Наконец, 4-го декабря, в 8 часов вечера, больная попросила меня приподнять себя, и лишь только я исполнил ее желание, как она с трудом перекрестилась и едва слышно прошептала:
— Господи, прости мои согреш…
Слова замерли на ее устах; голова упала на грудь: она скончалась!
Последние слова страдалицы я велел вырезать на ее надгробном памятнике.
В том же доме, стена о стену с нами была (казенная) квартира актера Величкина. В этот день были именины дочери его, Варвары, и у него шел пир горой! Играла музыка и гости шумно танцевали… Не помню, кто-то из моих родных постучал к нему в двери и просил перестать. Величкин прибежал ко мне в каком-то карикатурном костюме, с распачканным лицом, бросился целовать меня и заплакал вместе со мною.
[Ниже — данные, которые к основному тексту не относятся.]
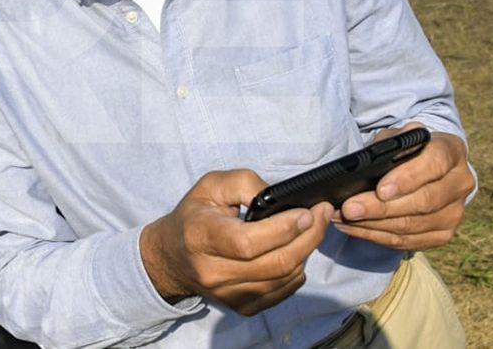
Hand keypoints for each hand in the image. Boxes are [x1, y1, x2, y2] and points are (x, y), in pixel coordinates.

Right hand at [140, 170, 332, 316]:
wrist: (172, 256)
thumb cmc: (195, 215)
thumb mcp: (211, 185)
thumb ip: (246, 184)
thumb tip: (282, 199)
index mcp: (201, 237)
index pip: (248, 242)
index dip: (284, 228)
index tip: (307, 211)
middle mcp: (213, 272)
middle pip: (275, 263)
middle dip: (308, 237)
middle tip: (321, 215)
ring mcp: (229, 294)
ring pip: (284, 278)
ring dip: (306, 252)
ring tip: (310, 229)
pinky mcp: (242, 307)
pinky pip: (284, 291)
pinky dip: (297, 270)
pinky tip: (294, 251)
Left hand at [334, 124, 474, 249]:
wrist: (426, 169)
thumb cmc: (405, 150)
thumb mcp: (396, 137)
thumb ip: (388, 144)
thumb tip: (368, 163)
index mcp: (452, 151)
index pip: (434, 165)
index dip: (407, 178)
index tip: (380, 190)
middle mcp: (460, 183)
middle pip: (422, 201)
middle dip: (381, 208)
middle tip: (349, 209)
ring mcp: (455, 212)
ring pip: (412, 225)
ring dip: (373, 225)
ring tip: (342, 219)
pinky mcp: (443, 234)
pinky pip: (408, 241)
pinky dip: (376, 236)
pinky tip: (354, 229)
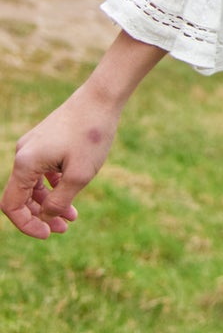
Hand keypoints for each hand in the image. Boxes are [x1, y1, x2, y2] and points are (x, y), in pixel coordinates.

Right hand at [2, 31, 163, 239]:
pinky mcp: (44, 140)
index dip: (27, 225)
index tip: (48, 234)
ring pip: (33, 184)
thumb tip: (45, 216)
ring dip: (49, 202)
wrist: (101, 98)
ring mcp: (33, 145)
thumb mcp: (78, 176)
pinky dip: (53, 185)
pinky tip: (71, 194)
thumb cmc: (91, 135)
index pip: (12, 205)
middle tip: (64, 228)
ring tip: (72, 216)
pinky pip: (42, 170)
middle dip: (41, 215)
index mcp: (25, 163)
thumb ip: (58, 202)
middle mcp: (23, 154)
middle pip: (22, 196)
К чему описывать мое тогдашнее положение? Четырехмесячного сына моего, вместе с кормилицей, за несколько дней перед тем, матушка моя взяла к себе… Меня также насильно увели из дому. На панихидах, в продолжении трех дней я не мог плакать: горе, как тяжелый камень налегло мне на сердце… Помню только, что когда в церкви при отпевании запели: «со святыми упокой!» — обильные слезы, в первый раз, брызнули из глаз моих и я зарыдал, как ребенок.
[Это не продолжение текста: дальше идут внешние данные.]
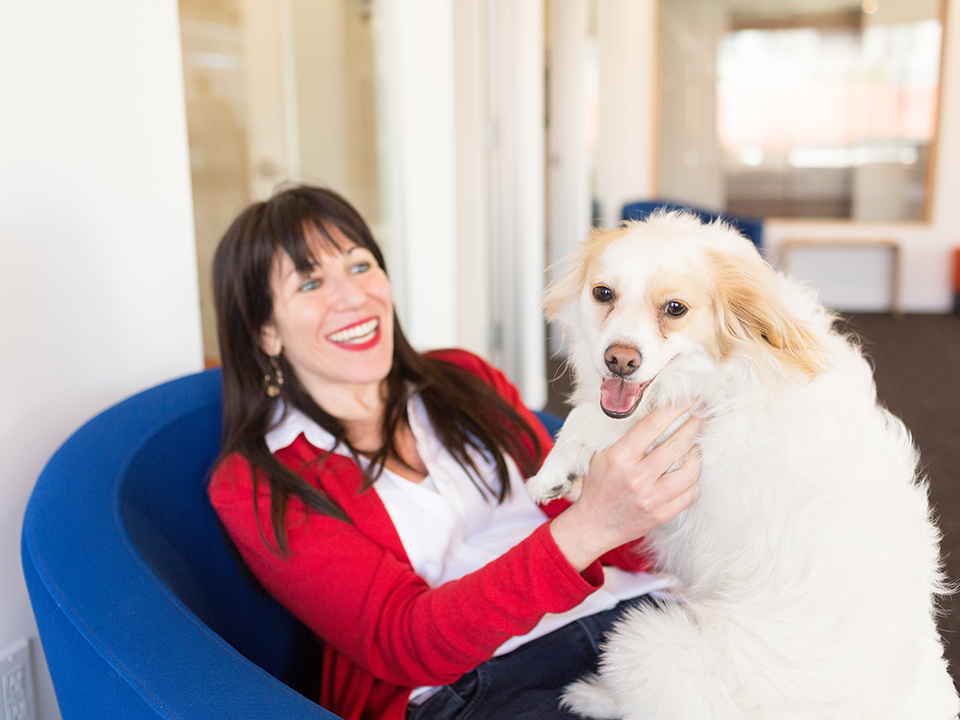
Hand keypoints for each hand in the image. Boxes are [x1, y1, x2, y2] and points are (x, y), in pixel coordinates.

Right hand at [548, 403, 702, 571]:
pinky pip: (690, 493)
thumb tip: (658, 416)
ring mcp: (651, 497)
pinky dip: (695, 479)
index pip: (654, 425)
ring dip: (697, 452)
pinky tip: (693, 469)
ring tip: (698, 443)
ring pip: (689, 469)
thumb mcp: (603, 455)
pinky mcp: (661, 514)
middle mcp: (637, 476)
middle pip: (676, 444)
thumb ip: (627, 438)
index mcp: (619, 456)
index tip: (688, 399)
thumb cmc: (598, 485)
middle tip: (703, 414)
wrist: (593, 525)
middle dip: (694, 425)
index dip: (675, 408)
Схоронили ее на Смоленском кладбище, неподалеку от большой церкви. Не имея сил оставаться на нашей квартире, я переехал к отцу и матери (к Поцелуеву мосту, в дом Немкова)… Прошли первые дни и недели; порывистая скорбь сменилась тихою грустью… Летом, обычная моя прогулка была на могилу моей Любушки; много было пролито на ней слез! Возвращаясь домой, я искал утешения в моем сыне… Вот все, что мне от нее осталось!